This question is an extension of Do C++11 regular expressions work with UTF-8 strings?
#include <regex>
if (std::regex_match ("中", std::regex("中") )) // "\u4e2d" also works
std::cout << "matched\n";
The program is compiled on Mac Mountain Lion with clang++
with the following options:
clang++ -std=c++0x -stdlib=libc++
The code above works. This is a standard range regex "[一-龠々〆ヵヶ]"
for matching any Japanese Kanji or Chinese character. It works in Javascript and Ruby, but I can't seem to get ranges working in C++11, even with using a similar version [\u4E00-\u9fa0]

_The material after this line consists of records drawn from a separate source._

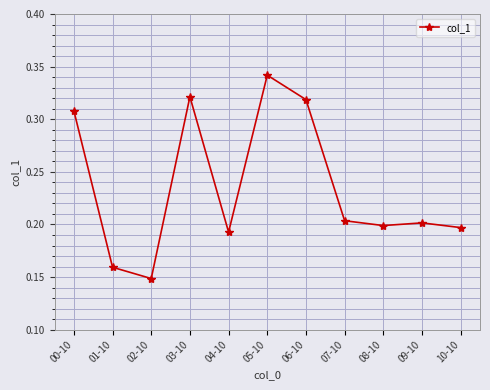

Does the chart display data point markers on the line(s)?

Yes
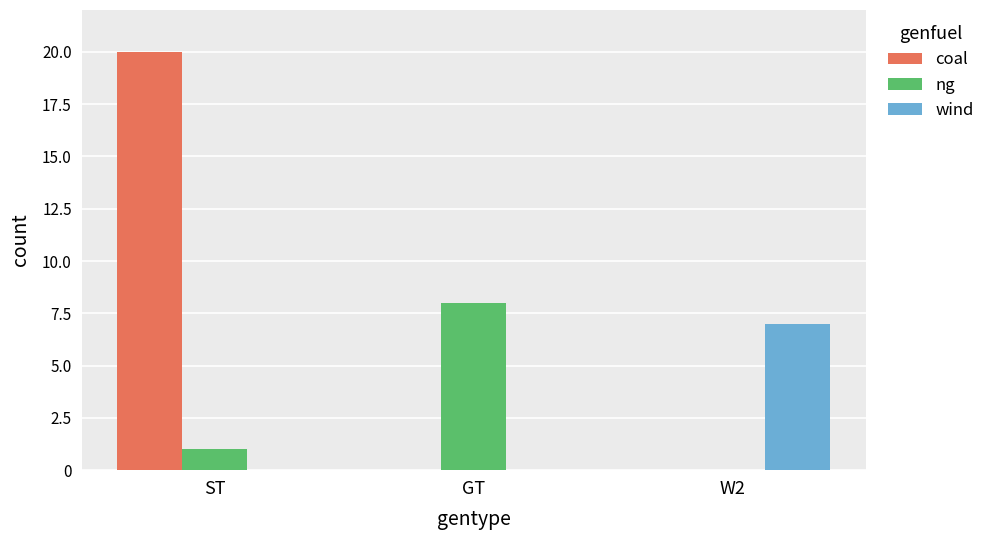

How many series are shown in this chart?

3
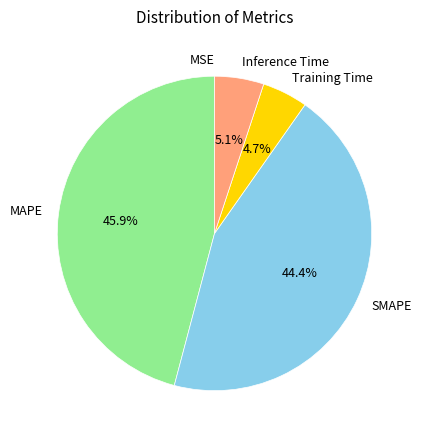

Is the sum of SMAPE and Inference Time greater than half?

No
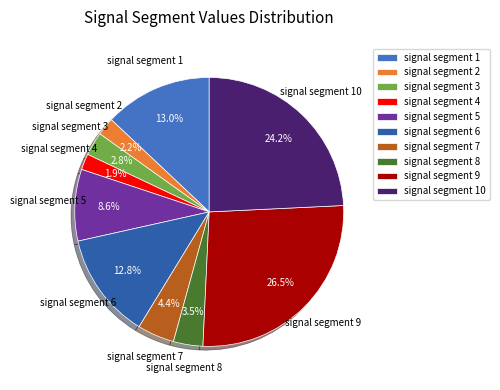

Is signal segment 10 the majority of the pie?

No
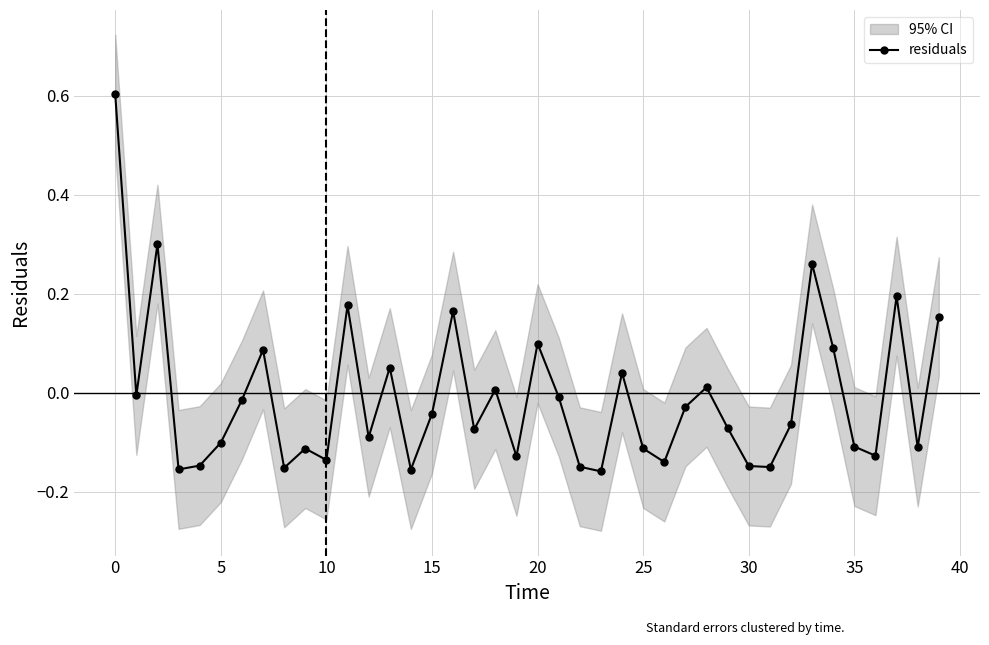

How many data points are less than 0?

26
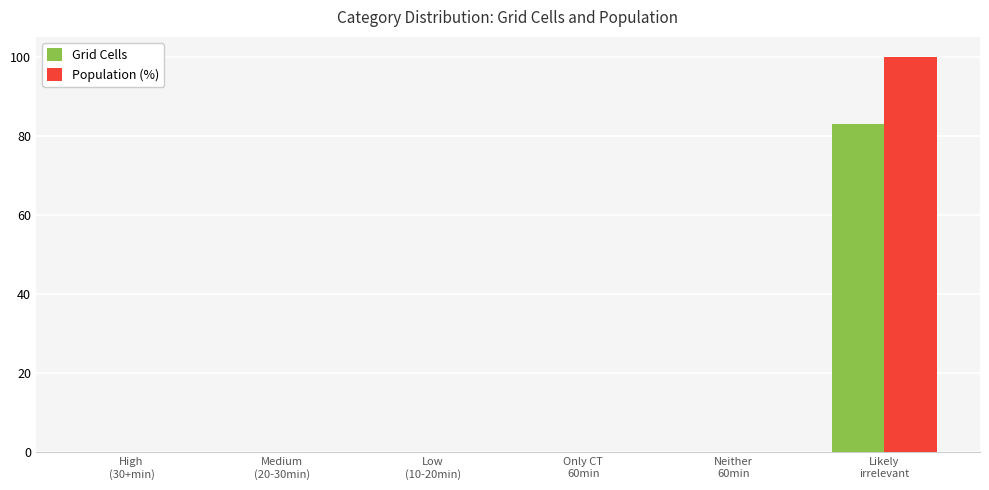

What is the sum of all Population (%) values?

100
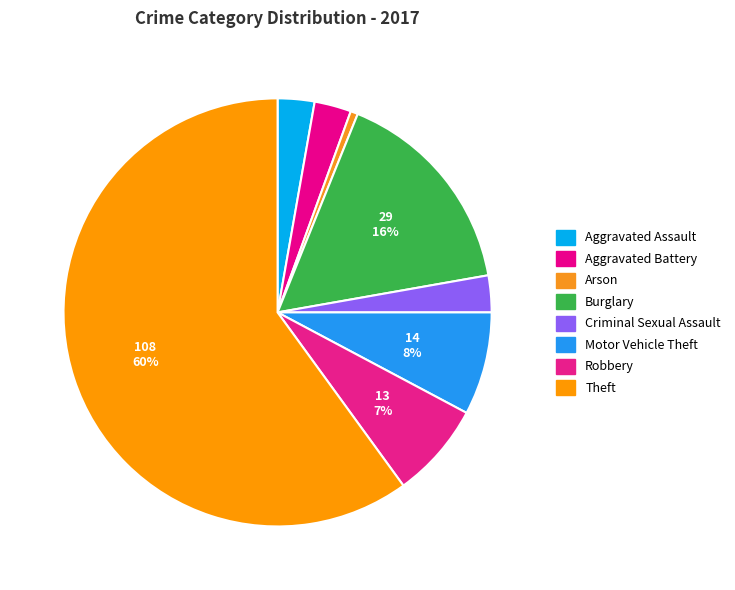

Between Motor Vehicle Theft and Robbery, which is larger?

Motor Vehicle Theft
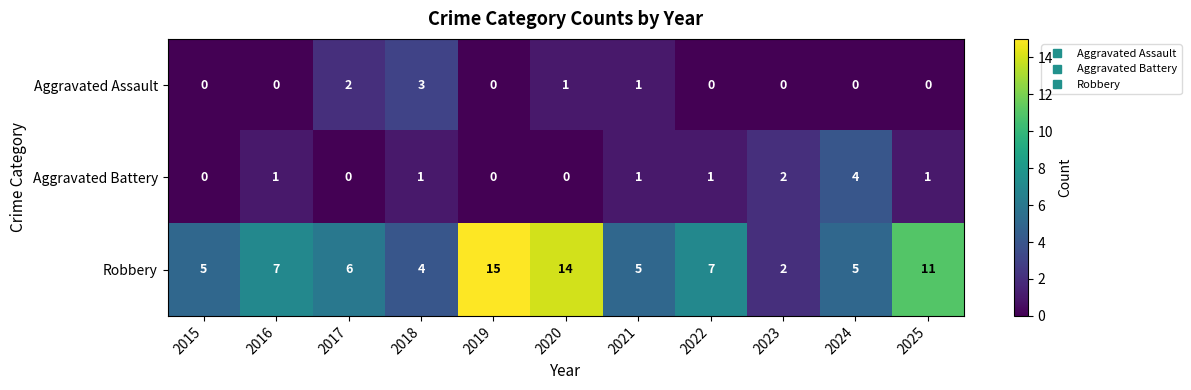

Which series changed the most between 2016 and 2025?

Robbery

. The code below does not match the string.
if (std::regex_match ("中", std::regex("[一-龠々〆ヵヶ]")))
std::cout << "range matched\n";
Changing locale hasn't helped either. Any ideas?
EDIT
So I have found that all ranges work if you add a +
to the end. In this case [一-龠々〆ヵヶ]+
, but if you add {1}
[一-龠々〆ヵヶ]{1}
it does not work. Moreover, it seems to overreach it's boundaries. It won't match latin characters, but it will match は
which is \u306f
and ぁ
which is \u3041
. They both lie below \u4E00
nhahtdh also suggested regex_search which also works without adding +
but it still runs into the same problem as above by pulling values outside of its range. Played with the locales a bit as well. Mark Ransom suggests it treats the UTF-8 string as a dumb set of bytes, I think this is possibly what it is doing.
Further pushing the theory that UTF-8 is getting jumbled some how, [a-z]{1}
and [a-z]+
matches a
, but only [一-龠々〆ヵヶ]+
matches any of the characters, not [一-龠々〆ヵヶ]{1}
.